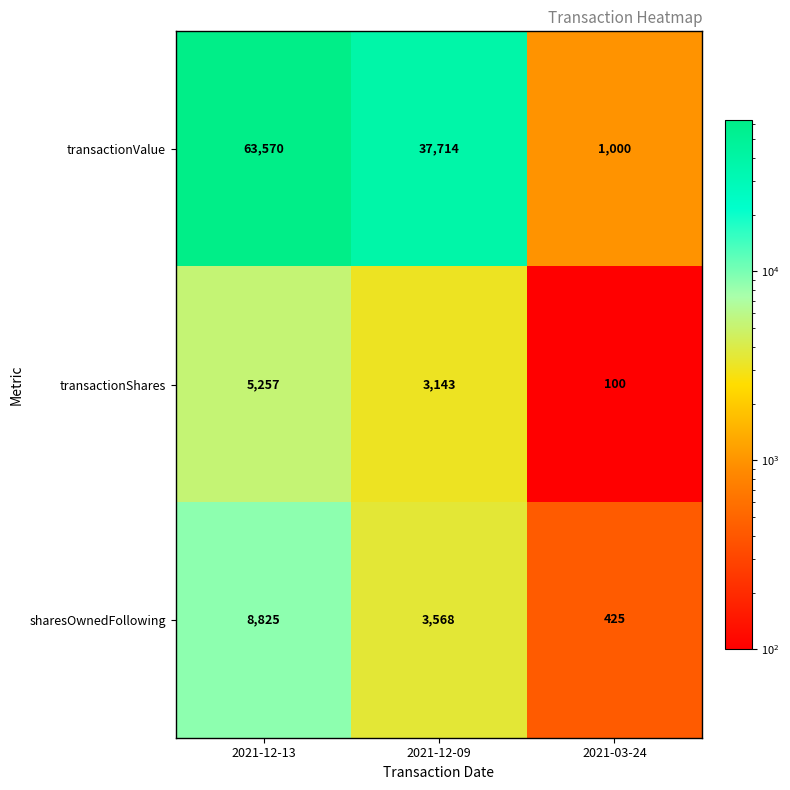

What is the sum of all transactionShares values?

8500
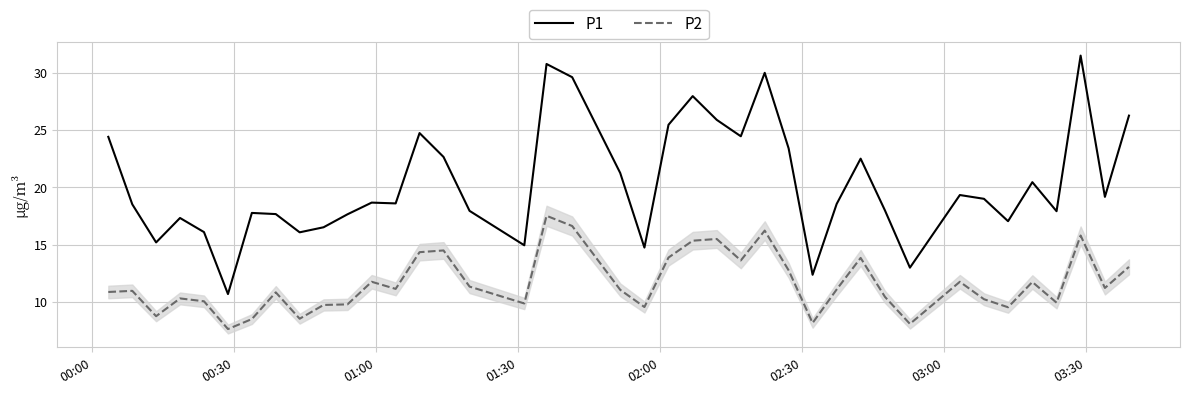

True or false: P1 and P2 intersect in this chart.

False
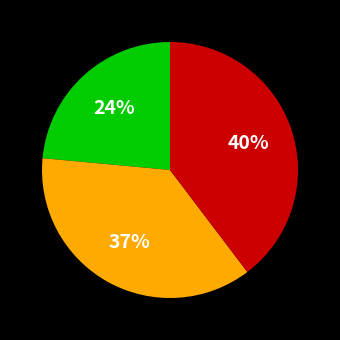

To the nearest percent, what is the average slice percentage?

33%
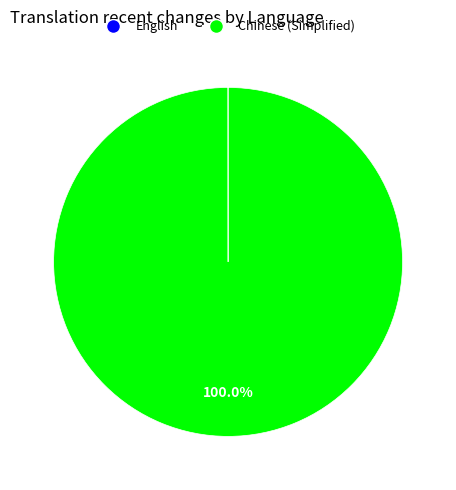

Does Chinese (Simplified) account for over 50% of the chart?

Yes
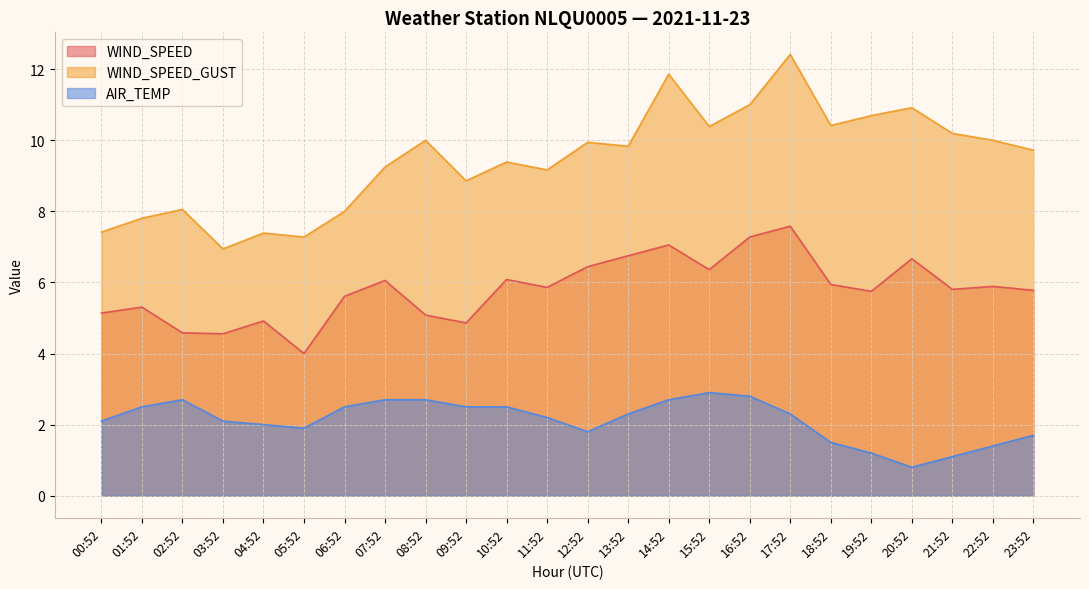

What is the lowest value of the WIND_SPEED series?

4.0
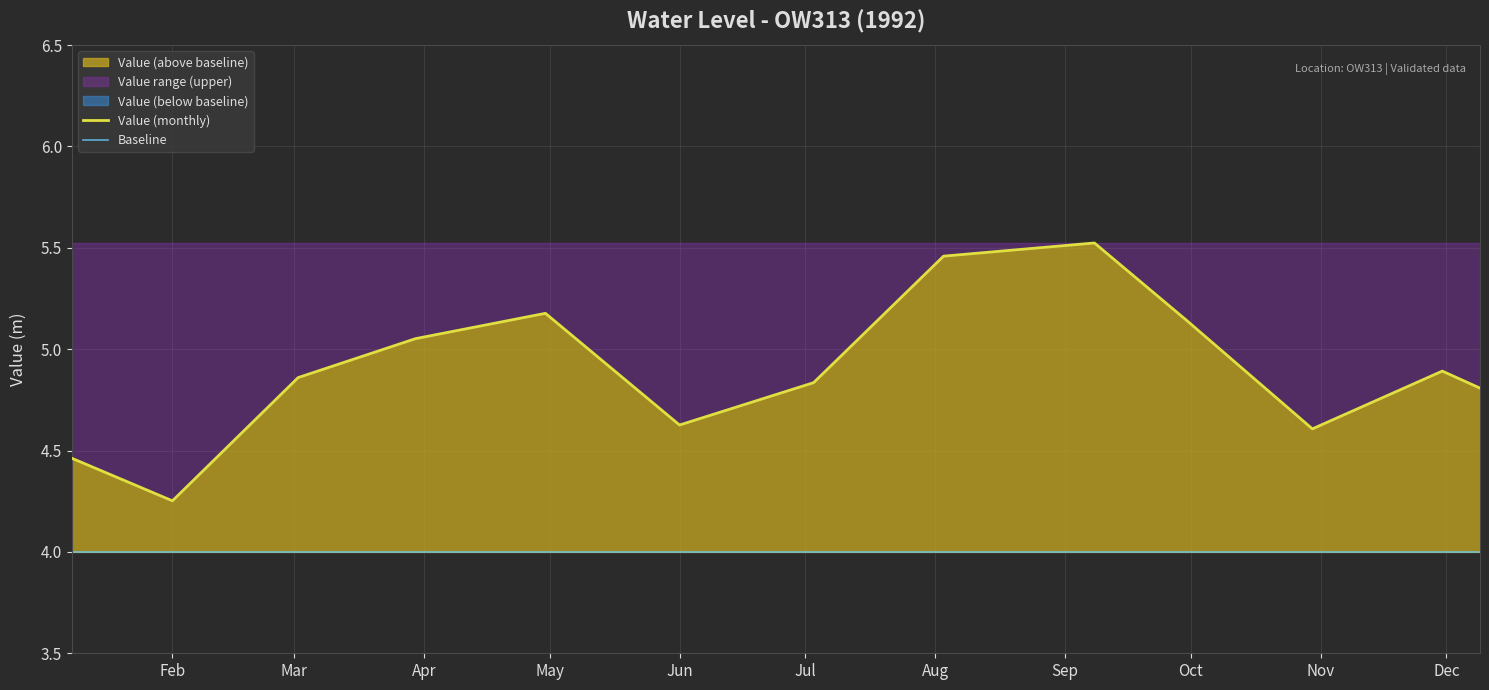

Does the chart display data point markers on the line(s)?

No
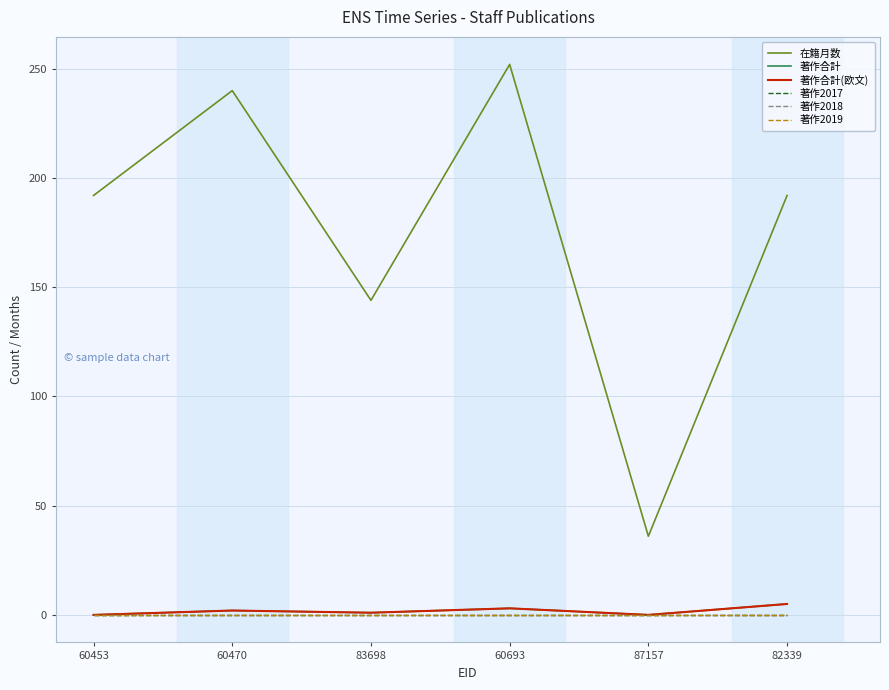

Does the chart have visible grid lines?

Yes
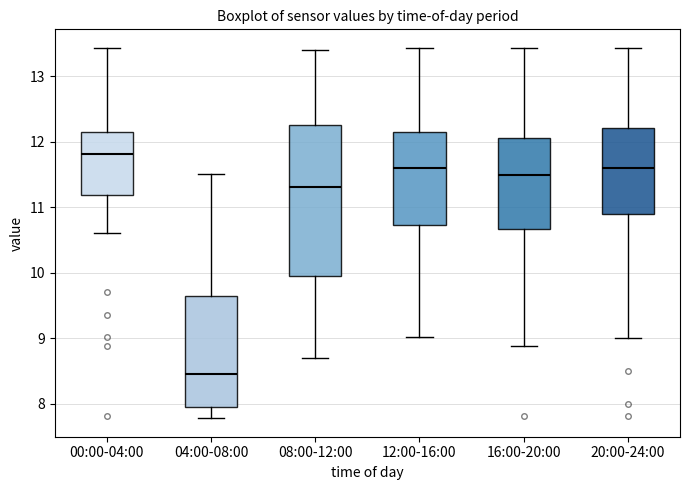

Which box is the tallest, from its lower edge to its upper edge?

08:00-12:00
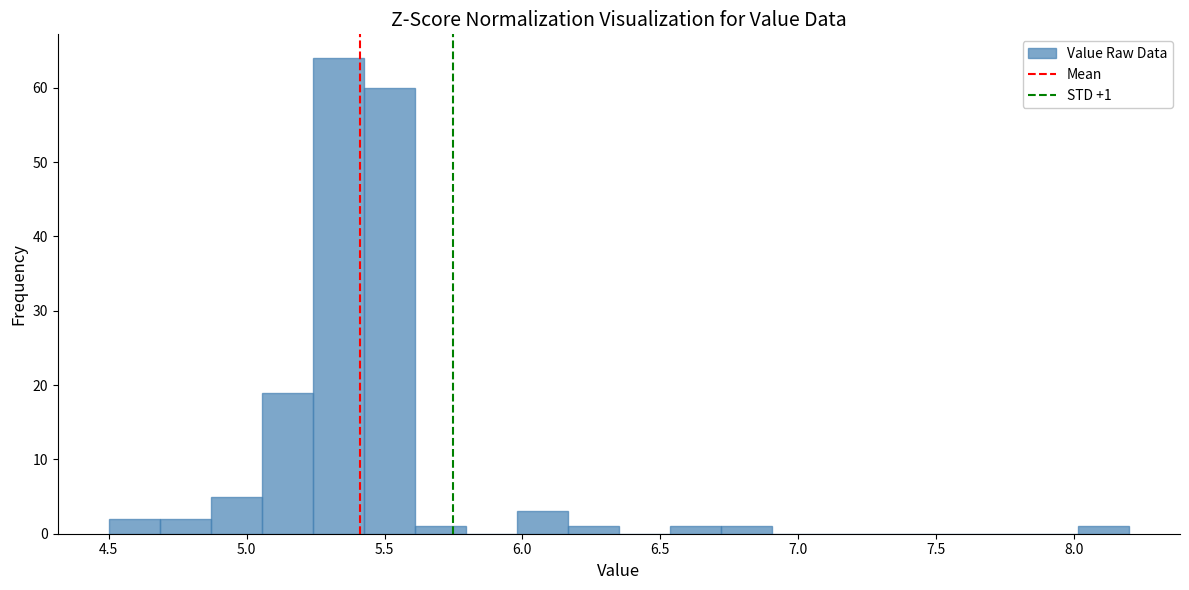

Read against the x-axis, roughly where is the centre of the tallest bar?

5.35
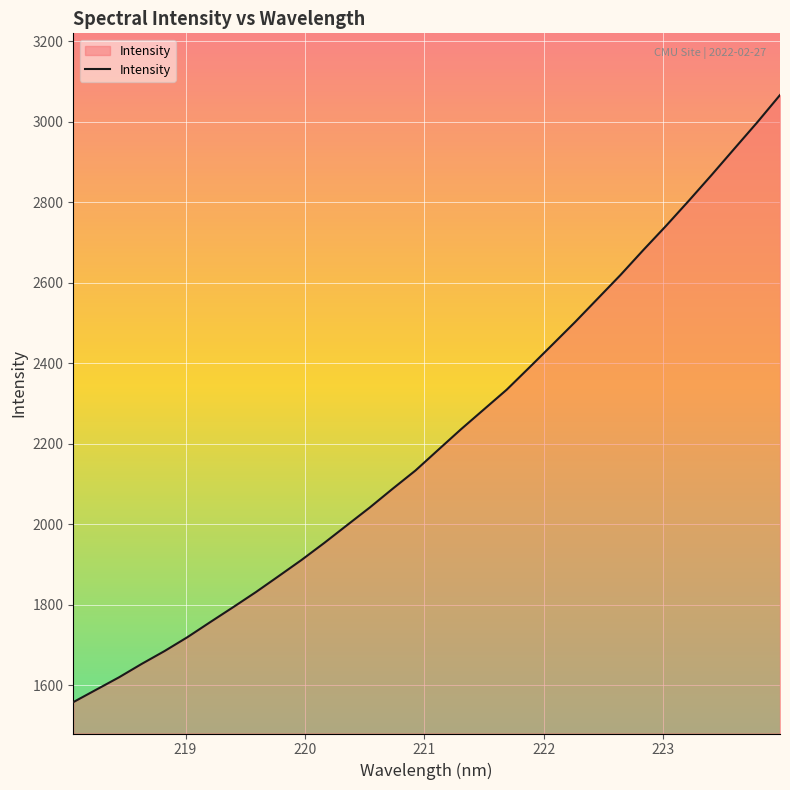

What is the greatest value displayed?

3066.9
+ + + + +
● Action item: Please format every line of the entries above as a JSON list of strings, one string per line, omitting blank lines and the picture placeholders.

● Response:
[
  "What is the sum of all transactionShares values?",
  "8500",
  "True or false: P1 and P2 intersect in this chart.",
  "False",
  "To the nearest percent, what is the average slice percentage?",
  "33%",
  "Does Chinese (Simplified) account for over 50% of the chart?",
  "Yes",
  "What is the lowest value of the WIND_SPEED series?",
  "4.0",
  "Does the chart display data point markers on the line(s)?",
  "No",
  "Does the chart have visible grid lines?",
  "Yes",
  "Which box is the tallest, from its lower edge to its upper edge?",
  "08:00-12:00",
  "Read against the x-axis, roughly where is the centre of the tallest bar?",
  "5.35",
  "What is the greatest value displayed?",
  "3066.9"
]